▶ **What is being asked**: When you reach the line containing "403 61 12.44" in the entries below, start writing out each line exactly, and stop after the line containing "673 412 56.53".

▶ **Extracted data**:
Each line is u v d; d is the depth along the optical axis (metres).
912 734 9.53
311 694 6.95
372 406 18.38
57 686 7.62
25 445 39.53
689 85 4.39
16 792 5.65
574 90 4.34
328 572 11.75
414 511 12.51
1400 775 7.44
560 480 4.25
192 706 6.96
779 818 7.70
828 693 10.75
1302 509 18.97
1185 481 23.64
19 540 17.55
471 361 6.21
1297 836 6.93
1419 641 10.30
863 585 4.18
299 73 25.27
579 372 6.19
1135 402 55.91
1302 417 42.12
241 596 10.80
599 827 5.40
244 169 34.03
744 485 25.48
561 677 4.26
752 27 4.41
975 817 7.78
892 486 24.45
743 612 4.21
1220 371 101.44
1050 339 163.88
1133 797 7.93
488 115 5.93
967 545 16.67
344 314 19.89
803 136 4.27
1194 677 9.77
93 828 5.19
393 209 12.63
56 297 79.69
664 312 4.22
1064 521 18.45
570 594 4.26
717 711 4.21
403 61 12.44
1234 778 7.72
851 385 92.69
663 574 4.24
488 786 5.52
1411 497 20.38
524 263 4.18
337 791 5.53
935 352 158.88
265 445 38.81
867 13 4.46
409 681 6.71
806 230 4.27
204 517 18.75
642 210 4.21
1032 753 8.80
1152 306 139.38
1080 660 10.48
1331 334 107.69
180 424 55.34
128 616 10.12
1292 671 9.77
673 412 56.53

* * *

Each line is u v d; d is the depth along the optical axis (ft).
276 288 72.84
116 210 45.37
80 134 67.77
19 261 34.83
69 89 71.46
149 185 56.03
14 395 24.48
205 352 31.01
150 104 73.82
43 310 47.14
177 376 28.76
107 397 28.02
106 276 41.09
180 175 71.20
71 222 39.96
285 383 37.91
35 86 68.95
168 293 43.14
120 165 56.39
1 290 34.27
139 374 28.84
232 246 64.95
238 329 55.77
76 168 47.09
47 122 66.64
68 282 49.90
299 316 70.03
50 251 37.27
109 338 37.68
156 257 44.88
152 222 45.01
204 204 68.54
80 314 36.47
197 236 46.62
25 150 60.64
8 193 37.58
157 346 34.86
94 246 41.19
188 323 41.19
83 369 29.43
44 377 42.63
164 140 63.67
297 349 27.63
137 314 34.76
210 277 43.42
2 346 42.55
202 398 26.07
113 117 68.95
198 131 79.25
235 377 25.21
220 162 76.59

▶ **Task answer**:
403 61 12.44
1234 778 7.72
851 385 92.69
663 574 4.24
488 786 5.52
1411 497 20.38
524 263 4.18
337 791 5.53
935 352 158.88
265 445 38.81
867 13 4.46
409 681 6.71
806 230 4.27
204 517 18.75
642 210 4.21
1032 753 8.80
1152 306 139.38
1080 660 10.48
1331 334 107.69
180 424 55.34
128 616 10.12
1292 671 9.77
673 412 56.53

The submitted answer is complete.